Freud e à Religião
Por. Alacir Arruda
– Freud é considerado um dos maiores nomes
da ciência no século XX. Em seus vários inscritos, manteve sempre um postura
racional na avaliação do homem e sua relação com os fenômenos sociais, dentre
eles a Religião. O Mal-Estar na Civilização é um livro em que Freud
descreve sua teoria sobre a religião e a moral. Em linhas gerais, ambas
representam, para Freud, uma repressão sobre as pulsões humanas, tanto as de
vida quanto as de morte, na medida em que pregam valores sobre-humanos como os
de modéstia, caridade, solidariedade, paz, todos valores que supostamente se
realizariam numa época vindoura e extra-terrena, mas que já poderiam começar a
ser realizadas na vida terrena. Mas esses valores são anti-humanos porque
supõem, segundo Freud, a repressão dos instintos mais básicos, que são sempre
egoístas.
– No item I do livro, Freud destaca a
idéia de sentimento oceânico – levantada por seu amigo Romain Rolland,
colocando-a sob a crítica da psicanálise. Freud introduz o texto com um breve
questionamento dos valores sociais. Afirma que há duas ordens de pessoas
admiráveis, aquelas que admiramos mas que não queremos imitar, e aquelas que
admiramos e queremos imitar. A primeira diz respeito às pessoas cujos valores
são os de caráter ético; essas pessoas são admiráveis, mas ninguém quer
imitá-las. A segunda diz respeito às pessoas cujos valores são o poder, o
sucesso e a riqueza; essas pessoas são admiráveis, e todos querem imitá-las.

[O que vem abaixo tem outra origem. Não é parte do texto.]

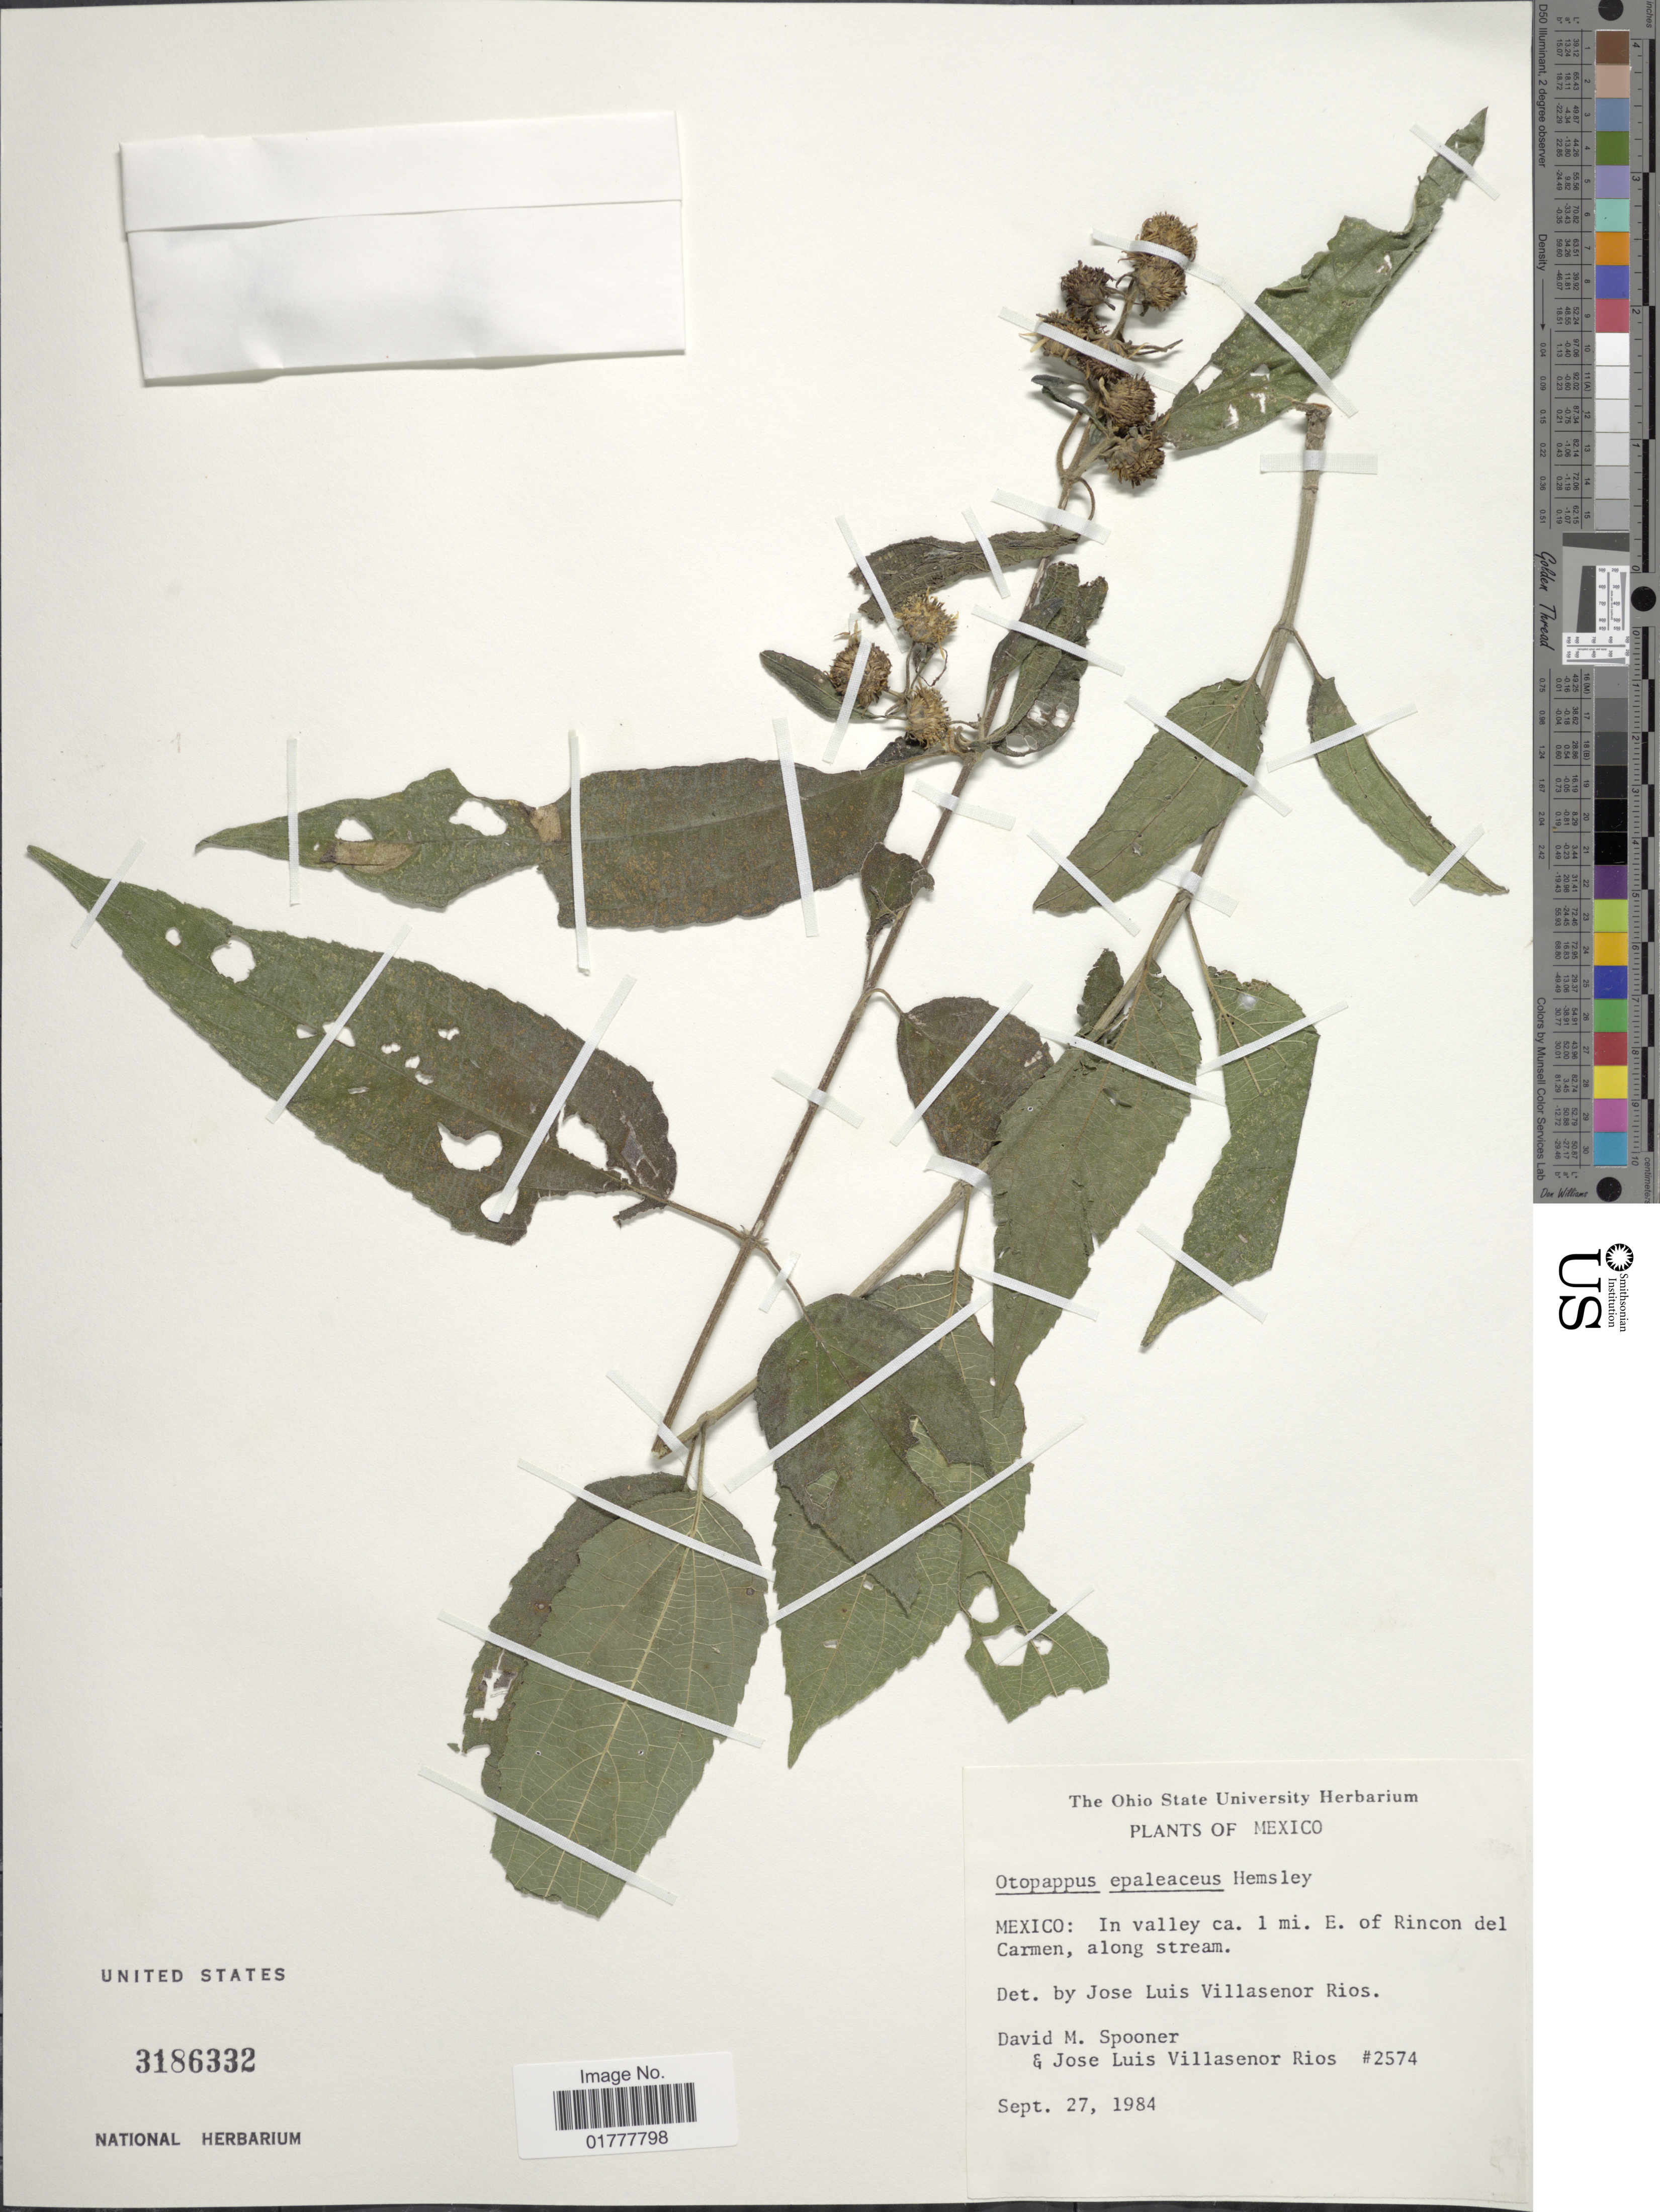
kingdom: Plantae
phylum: Tracheophyta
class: Magnoliopsida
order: Asterales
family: Asteraceae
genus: Otopappus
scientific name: Otopappus epaleaceus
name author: Hemsl.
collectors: D. Spooner & J. L. Villasenor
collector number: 2574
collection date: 1984-09-27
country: Mexico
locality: Mexico: In valley ca. 1 mi. E of Rincon del Carmen, along stream.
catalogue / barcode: US 3186332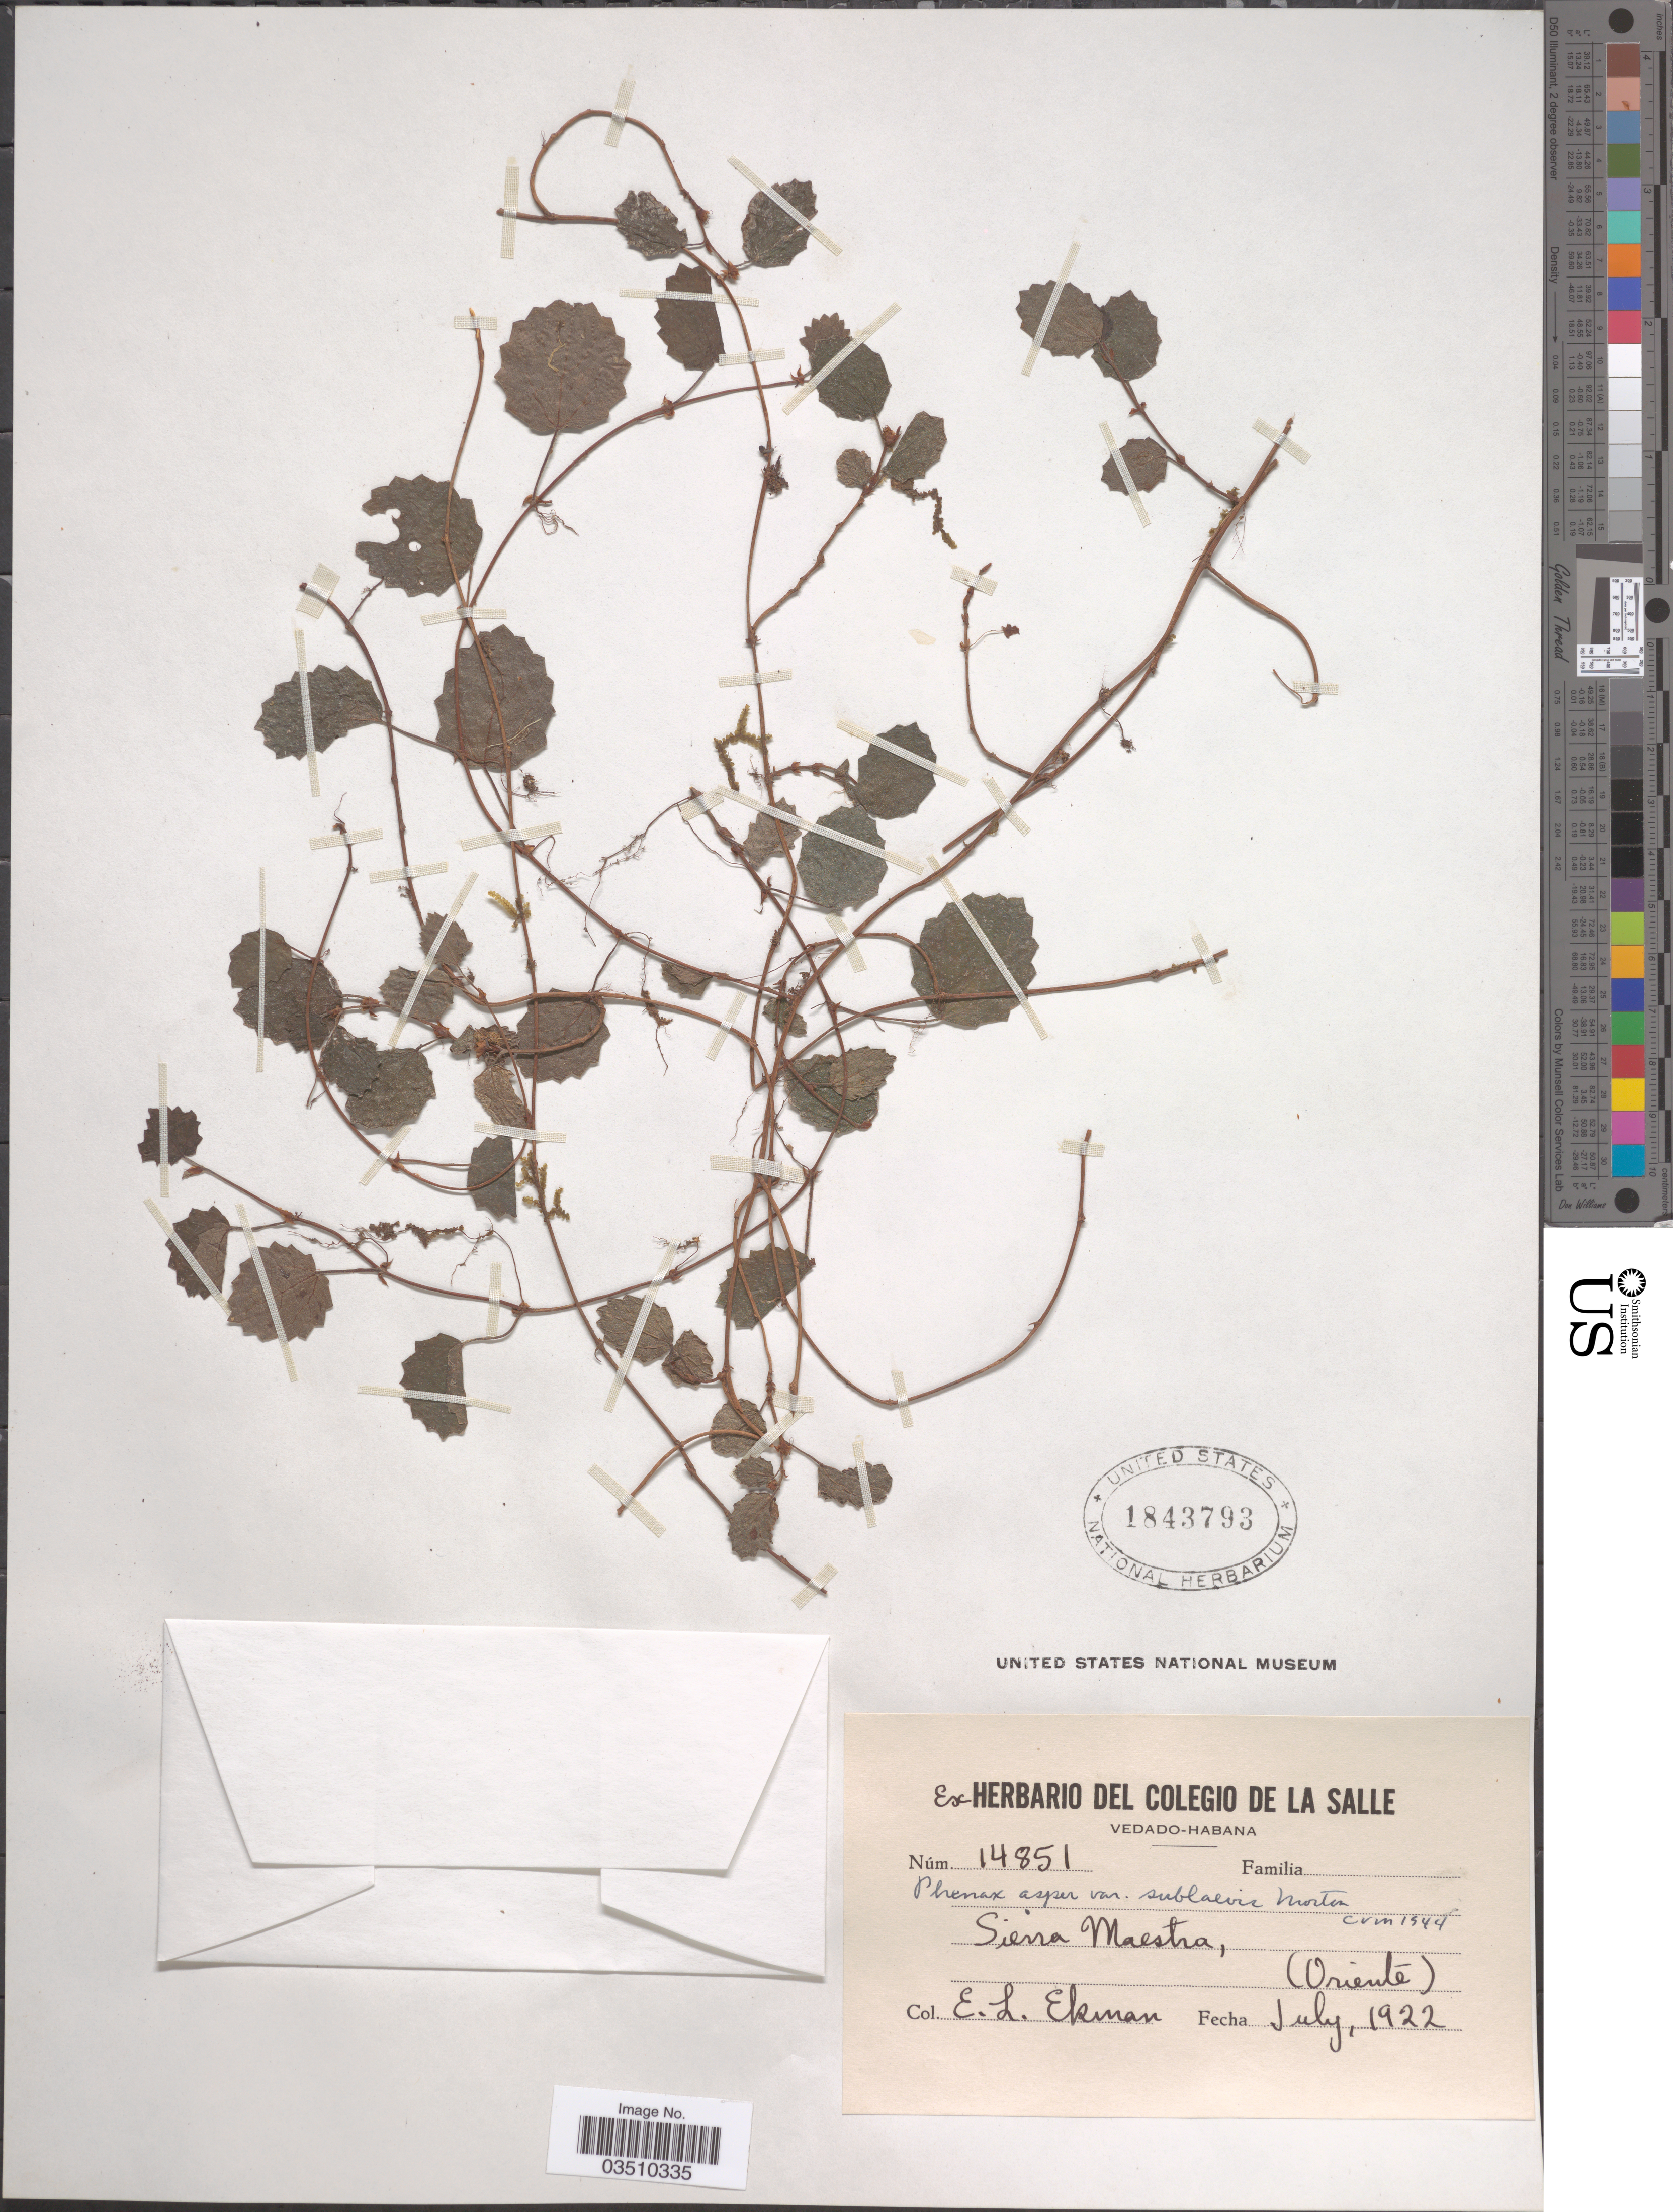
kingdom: Plantae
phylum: Tracheophyta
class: Magnoliopsida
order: Rosales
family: Urticaceae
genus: Phenax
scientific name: Phenax asper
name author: Wedd.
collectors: E. L. Ekman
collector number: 14851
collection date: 1922-07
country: Cuba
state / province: Oriente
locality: Sierra Maestra.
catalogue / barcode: US 1843793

Freud considera seu amigo Rolland como uma pessoa da primeira ordem; um ser
excepcional. Mas Freud quer questionar seus princípios (valores), o que
significa igualmente questionar sua própria pessoa.
–
Freud tinha enviado a Rolland um livro expressando sua opinião sobre a
religião: a religião é uma ilusão. Rolland, que era religioso, afirmara não ter
Freud compreendido a verdadeira fonte da religião, uma espécie de sensação
de eternidade, um sentimento de algo ilimitado, sem fronteiras – oceânico, por
assim dizer (p. 81). A religião seria, para Rolland, apenas um
expediente de expressão deste sentimento profundo, um sentimento de divindade
que o ser humano sente em face de sua pequenez. Poder-se-ia aniquilar a
religião que o sentimento permaneceria no íntimo do ser humano.
– O questionamento de Freud é simples;
representa o paradigma do questionamento psicanalítico da religião. Freud
afirma que ego maduro designa algo autônomo e unitário, distintamente
demarcado de tudo o mais (p. 83). No entanto, este ego, no início de
sua vida, ainda no recém-nascido, não era precisamente demarcado, isto é, o
bebê ainda não se percebia como diferente do mundo e o mundo como diferente de
si. Ambos, bebê e mundo mantinham uma unidade. Isso ocorre sobretudo na vida uterina,
onde há unidade entre o bebê e seu ambiente.
-No entanto, há interrupções nesta
relação. A separação entre bebê e o útero é a primeira interrupção, a separação
entre o bebê e o seio da mãe também. O bebê passa a se sentir desamparado com
essas interrupções e sonha com a unidade perdida. O ego maduro ainda conserva,
inconscientemente (mente inconsciente), memórias deste elo perdido com o
ambiente e, via de regra, regride a estágios anteriores da infância em busca
dele. Ora, este sentimento oceânico (que Freud diz não encontrar em si mesmo,
mas que admite existir na maioria dos seres humanos), representa, para Freud e
a psicanálise, uma expressão do elo perdido com o universo, com algo maior,
mais perfeito, preenchedor, poder-se-ia dizer.
–
Em suma, tanto a religião quanto a suposta fonte inspiradora da mesma são, para
Freud, apenas funções de uma mente cindida entre um ego autônomo e um ego ainda
retido nas relações com o mundo externo, quer dizer, funções de uma mente
psiconeurótica: a origem da atitude religiosa pode ser remontada, em linhas
muito claras, até o sentimento de desamparo infantil (p. 90).
– Logo, os verdadeiros valores sociais são
aqueles do segundo tipo de pessoa, expressão do nosso egoísmo natural, o que
põe por terra todos os valores ético-religiosos.